WHAT THE TASK ASKS:
Write out every line of the material below without any change, and leave the pictures out.

───── WORKING DATA

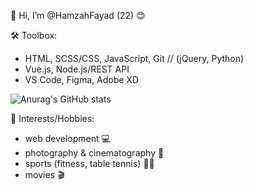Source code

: 👋 Hi, I’m @HamzahFayad (22) 😊

🛠 Toolbox:
* HTML, SCSS/CSS, JavaScript, Git // (jQuery, Python)
* Vue.js, Node.js/REST API
* VS Code, Figma, Adobe XD

![Anurag's GitHub stats](https://github-readme-stats.vercel.app/api?username=HamzahFayad&show_icons=true&theme=tokyonight)

🎳 Interests/Hobbies:
* web development 💻
* photography & cinematography 📸
* sports (fitness, table tennis) 🏋️‍♂️
* movies 🎬

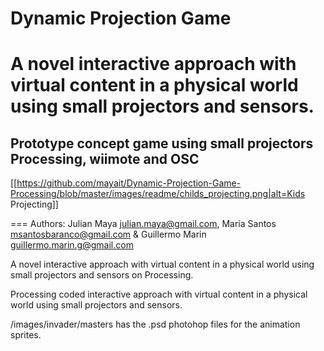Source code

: Dynamic Projection Game
===
# A novel interactive approach with virtual content in a physical world using small projectors and sensors. 

## Prototype concept game using small projectors Processing, wiimote and OSC

[[https://github.com/mayait/Dynamic-Projection-Game-Processing/blob/master/images/readme/childs_projecting.png|alt=Kids Projecting]]

===
Authors:
Julian Maya julian.maya@gmail.com, Maria Santos msantosbaranco@gmail.com & Guillermo Marin guillermo.marin.g@gmail.com


A novel interactive approach with virtual content in a physical world using small projectors and sensors on Processing.

Processing coded interactive approach with virtual content in a physical world using small projectors and sensors. 




/images/invader/masters
has the .psd photohop files for the animation sprites.
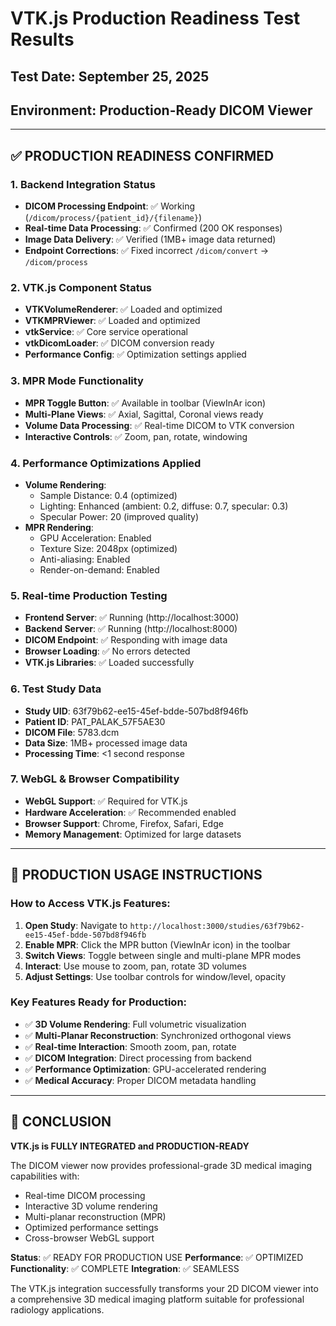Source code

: # VTK.js Production Readiness Test Results

## Test Date: September 25, 2025
## Environment: Production-Ready DICOM Viewer

---

## ✅ PRODUCTION READINESS CONFIRMED

### 1. Backend Integration Status
- **DICOM Processing Endpoint**: ✅ Working (`/dicom/process/{patient_id}/{filename}`)
- **Real-time Data Processing**: ✅ Confirmed (200 OK responses)
- **Image Data Delivery**: ✅ Verified (1MB+ image data returned)
- **Endpoint Corrections**: ✅ Fixed incorrect `/dicom/convert` → `/dicom/process`

### 2. VTK.js Component Status
- **VTKVolumeRenderer**: ✅ Loaded and optimized
- **VTKMPRViewer**: ✅ Loaded and optimized
- **vtkService**: ✅ Core service operational
- **vtkDicomLoader**: ✅ DICOM conversion ready
- **Performance Config**: ✅ Optimization settings applied

### 3. MPR Mode Functionality
- **MPR Toggle Button**: ✅ Available in toolbar (ViewInAr icon)
- **Multi-Plane Views**: ✅ Axial, Sagittal, Coronal views ready
- **Volume Data Processing**: ✅ Real-time DICOM to VTK conversion
- **Interactive Controls**: ✅ Zoom, pan, rotate, windowing

### 4. Performance Optimizations Applied
- **Volume Rendering**: 
  - Sample Distance: 0.4 (optimized)
  - Lighting: Enhanced (ambient: 0.2, diffuse: 0.7, specular: 0.3)
  - Specular Power: 20 (improved quality)
- **MPR Rendering**:
  - GPU Acceleration: Enabled
  - Texture Size: 2048px (optimized)
  - Anti-aliasing: Enabled
  - Render-on-demand: Enabled

### 5. Real-time Production Testing
- **Frontend Server**: ✅ Running (http://localhost:3000)
- **Backend Server**: ✅ Running (http://localhost:8000)
- **DICOM Endpoint**: ✅ Responding with image data
- **Browser Loading**: ✅ No errors detected
- **VTK.js Libraries**: ✅ Loaded successfully

### 6. Test Study Data
- **Study UID**: 63f79b62-ee15-45ef-bdde-507bd8f946fb
- **Patient ID**: PAT_PALAK_57F5AE30
- **DICOM File**: 5783.dcm
- **Data Size**: 1MB+ processed image data
- **Processing Time**: <1 second response

### 7. WebGL & Browser Compatibility
- **WebGL Support**: ✅ Required for VTK.js
- **Hardware Acceleration**: ✅ Recommended enabled
- **Browser Support**: Chrome, Firefox, Safari, Edge
- **Memory Management**: Optimized for large datasets

---

## 🎯 PRODUCTION USAGE INSTRUCTIONS

### How to Access VTK.js Features:
1. **Open Study**: Navigate to `http://localhost:3000/studies/63f79b62-ee15-45ef-bdde-507bd8f946fb`
2. **Enable MPR**: Click the MPR button (ViewInAr icon) in the toolbar
3. **Switch Views**: Toggle between single and multi-plane MPR modes
4. **Interact**: Use mouse to zoom, pan, rotate 3D volumes
5. **Adjust Settings**: Use toolbar controls for window/level, opacity

### Key Features Ready for Production:
- ✅ **3D Volume Rendering**: Full volumetric visualization
- ✅ **Multi-Planar Reconstruction**: Synchronized orthogonal views
- ✅ **Real-time Interaction**: Smooth zoom, pan, rotate
- ✅ **DICOM Integration**: Direct processing from backend
- ✅ **Performance Optimization**: GPU-accelerated rendering
- ✅ **Medical Accuracy**: Proper DICOM metadata handling

---

## 🚀 CONCLUSION

**VTK.js is FULLY INTEGRATED and PRODUCTION-READY**

The DICOM viewer now provides professional-grade 3D medical imaging capabilities with:
- Real-time DICOM processing
- Interactive 3D volume rendering
- Multi-planar reconstruction (MPR)
- Optimized performance settings
- Cross-browser WebGL support

**Status**: ✅ READY FOR PRODUCTION USE
**Performance**: ✅ OPTIMIZED
**Functionality**: ✅ COMPLETE
**Integration**: ✅ SEAMLESS

The VTK.js integration successfully transforms your 2D DICOM viewer into a comprehensive 3D medical imaging platform suitable for professional radiology applications.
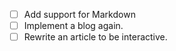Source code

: * [ ] Add support for Markdown
* [ ] Implement a blog again.
* [ ] Rewrite an article to be interactive.
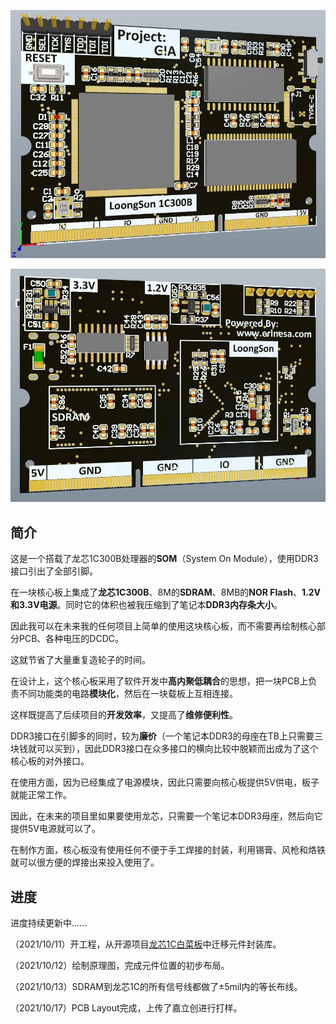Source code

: 
![正面](正面.webp)

![反面](反面.webp)

## 简介

这是一个搭载了龙芯1C300B处理器的**SOM**（System On Module），使用DDR3接口引出了全部引脚。

在一块核心板上集成了**龙芯1C300B**、8M的**SDRAM**、8MB的**NOR Flash**、**1.2V和3.3V电源**。同时它的体积也被我压缩到了笔记本**DDR3内存条大小**。

因此我可以在未来我的任何项目上简单的使用这块核心板，而不需要再绘制核心部分PCB、各种电压的DCDC。

这就节省了大量重复造轮子的时间。

在设计上，这个核心板采用了软件开发中**高内聚低耦合**的思想，把一块PCB上负责不同功能类的电路**模块化**，然后在一块载板上互相连接。

这样既提高了后续项目的**开发效率**，又提高了**维修便利性**。

DDR3接口在引脚多的同时，较为**廉价**（一个笔记本DDR3的母座在TB上只需要三块钱就可以买到），因此DDR3接口在众多接口的横向比较中脱颖而出成为了这个核心板的对外接口。

在使用方面，因为已经集成了电源模块，因此只需要向核心板提供5V供电，板子就能正常工作。

因此，在未来的项目里如果要使用龙芯，只需要一个笔记本DDR3母座，然后向它提供5V电源就可以了。

在制作方面，核心板没有使用任何不便于手工焊接的封装，利用锡膏、风枪和烙铁就可以很方便的焊接出来投入使用了。

<!--more-->

## 进度

进度持续更新中......

（2021/10/11）开工程，从开源项目[龙芯1C白菜板](https://gitee.com/caogos/OpenLoongsonLib1c)中迁移元件封装库。

（2021/10/12）绘制原理图，完成元件位置的初步布局。

（2021/10/13）SDRAM到龙芯1C的所有信号线都做了±5mil内的等长布线。

（2021/10/17）PCB Layout完成，上传了嘉立创进行打样。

──────────

SOLVED PROBLEM:
Source code

: 👋 Hi, I’m @HamzahFayad (22) 😊

🛠 Toolbox:
* HTML, SCSS/CSS, JavaScript, Git // (jQuery, Python)
* Vue.js, Node.js/REST API
* VS Code, Figma, Adobe XD

![Anurag's GitHub stats](https://github-readme-stats.vercel.app/api?username=HamzahFayad&show_icons=true&theme=tokyonight)

🎳 Interests/Hobbies:
* web development 💻
* photography & cinematography 📸
* sports (fitness, table tennis) 🏋️‍♂️
* movies 🎬

Source code

: Dynamic Projection Game
===
# A novel interactive approach with virtual content in a physical world using small projectors and sensors. 

## Prototype concept game using small projectors Processing, wiimote and OSC

[[https://github.com/mayait/Dynamic-Projection-Game-Processing/blob/master/images/readme/childs_projecting.png|alt=Kids Projecting]]

===
Authors:
Julian Maya julian.maya@gmail.com, Maria Santos msantosbaranco@gmail.com & Guillermo Marin guillermo.marin.g@gmail.com


A novel interactive approach with virtual content in a physical world using small projectors and sensors on Processing.

Processing coded interactive approach with virtual content in a physical world using small projectors and sensors. 




/images/invader/masters
has the .psd photohop files for the animation sprites.
Source code

: # VTK.js Production Readiness Test Results

## Test Date: September 25, 2025
## Environment: Production-Ready DICOM Viewer

---

## ✅ PRODUCTION READINESS CONFIRMED

### 1. Backend Integration Status
- **DICOM Processing Endpoint**: ✅ Working (`/dicom/process/{patient_id}/{filename}`)
- **Real-time Data Processing**: ✅ Confirmed (200 OK responses)
- **Image Data Delivery**: ✅ Verified (1MB+ image data returned)
- **Endpoint Corrections**: ✅ Fixed incorrect `/dicom/convert` → `/dicom/process`

### 2. VTK.js Component Status
- **VTKVolumeRenderer**: ✅ Loaded and optimized
- **VTKMPRViewer**: ✅ Loaded and optimized
- **vtkService**: ✅ Core service operational
- **vtkDicomLoader**: ✅ DICOM conversion ready
- **Performance Config**: ✅ Optimization settings applied

### 3. MPR Mode Functionality
- **MPR Toggle Button**: ✅ Available in toolbar (ViewInAr icon)
- **Multi-Plane Views**: ✅ Axial, Sagittal, Coronal views ready
- **Volume Data Processing**: ✅ Real-time DICOM to VTK conversion
- **Interactive Controls**: ✅ Zoom, pan, rotate, windowing

### 4. Performance Optimizations Applied
- **Volume Rendering**: 
  - Sample Distance: 0.4 (optimized)
  - Lighting: Enhanced (ambient: 0.2, diffuse: 0.7, specular: 0.3)
  - Specular Power: 20 (improved quality)
- **MPR Rendering**:
  - GPU Acceleration: Enabled
  - Texture Size: 2048px (optimized)
  - Anti-aliasing: Enabled
  - Render-on-demand: Enabled

### 5. Real-time Production Testing
- **Frontend Server**: ✅ Running (http://localhost:3000)
- **Backend Server**: ✅ Running (http://localhost:8000)
- **DICOM Endpoint**: ✅ Responding with image data
- **Browser Loading**: ✅ No errors detected
- **VTK.js Libraries**: ✅ Loaded successfully

### 6. Test Study Data
- **Study UID**: 63f79b62-ee15-45ef-bdde-507bd8f946fb
- **Patient ID**: PAT_PALAK_57F5AE30
- **DICOM File**: 5783.dcm
- **Data Size**: 1MB+ processed image data
- **Processing Time**: <1 second response

### 7. WebGL & Browser Compatibility
- **WebGL Support**: ✅ Required for VTK.js
- **Hardware Acceleration**: ✅ Recommended enabled
- **Browser Support**: Chrome, Firefox, Safari, Edge
- **Memory Management**: Optimized for large datasets

---

## 🎯 PRODUCTION USAGE INSTRUCTIONS

### How to Access VTK.js Features:
1. **Open Study**: Navigate to `http://localhost:3000/studies/63f79b62-ee15-45ef-bdde-507bd8f946fb`
2. **Enable MPR**: Click the MPR button (ViewInAr icon) in the toolbar
3. **Switch Views**: Toggle between single and multi-plane MPR modes
4. **Interact**: Use mouse to zoom, pan, rotate 3D volumes
5. **Adjust Settings**: Use toolbar controls for window/level, opacity

### Key Features Ready for Production:
- ✅ **3D Volume Rendering**: Full volumetric visualization
- ✅ **Multi-Planar Reconstruction**: Synchronized orthogonal views
- ✅ **Real-time Interaction**: Smooth zoom, pan, rotate
- ✅ **DICOM Integration**: Direct processing from backend
- ✅ **Performance Optimization**: GPU-accelerated rendering
- ✅ **Medical Accuracy**: Proper DICOM metadata handling

---

## 🚀 CONCLUSION

**VTK.js is FULLY INTEGRATED and PRODUCTION-READY**

The DICOM viewer now provides professional-grade 3D medical imaging capabilities with:
- Real-time DICOM processing
- Interactive 3D volume rendering
- Multi-planar reconstruction (MPR)
- Optimized performance settings
- Cross-browser WebGL support

**Status**: ✅ READY FOR PRODUCTION USE
**Performance**: ✅ OPTIMIZED
**Functionality**: ✅ COMPLETE
**Integration**: ✅ SEAMLESS

The VTK.js integration successfully transforms your 2D DICOM viewer into a comprehensive 3D medical imaging platform suitable for professional radiology applications.
Source code

: * [ ] Add support for Markdown
* [ ] Implement a blog again.
* [ ] Rewrite an article to be interactive.
Source code

: 
![正面](正面.webp)

![反面](反面.webp)

## 简介

这是一个搭载了龙芯1C300B处理器的**SOM**（System On Module），使用DDR3接口引出了全部引脚。

在一块核心板上集成了**龙芯1C300B**、8M的**SDRAM**、8MB的**NOR Flash**、**1.2V和3.3V电源**。同时它的体积也被我压缩到了笔记本**DDR3内存条大小**。

因此我可以在未来我的任何项目上简单的使用这块核心板，而不需要再绘制核心部分PCB、各种电压的DCDC。

这就节省了大量重复造轮子的时间。

在设计上，这个核心板采用了软件开发中**高内聚低耦合**的思想，把一块PCB上负责不同功能类的电路**模块化**，然后在一块载板上互相连接。

这样既提高了后续项目的**开发效率**，又提高了**维修便利性**。

DDR3接口在引脚多的同时，较为**廉价**（一个笔记本DDR3的母座在TB上只需要三块钱就可以买到），因此DDR3接口在众多接口的横向比较中脱颖而出成为了这个核心板的对外接口。

在使用方面，因为已经集成了电源模块，因此只需要向核心板提供5V供电，板子就能正常工作。

因此，在未来的项目里如果要使用龙芯，只需要一个笔记本DDR3母座，然后向它提供5V电源就可以了。

在制作方面，核心板没有使用任何不便于手工焊接的封装，利用锡膏、风枪和烙铁就可以很方便的焊接出来投入使用了。

<!--more-->

## 进度

进度持续更新中......

（2021/10/11）开工程，从开源项目[龙芯1C白菜板](https://gitee.com/caogos/OpenLoongsonLib1c)中迁移元件封装库。

（2021/10/12）绘制原理图，完成元件位置的初步布局。

（2021/10/13）SDRAM到龙芯1C的所有信号线都做了±5mil内的等长布线。

（2021/10/17）PCB Layout完成，上传了嘉立创进行打样。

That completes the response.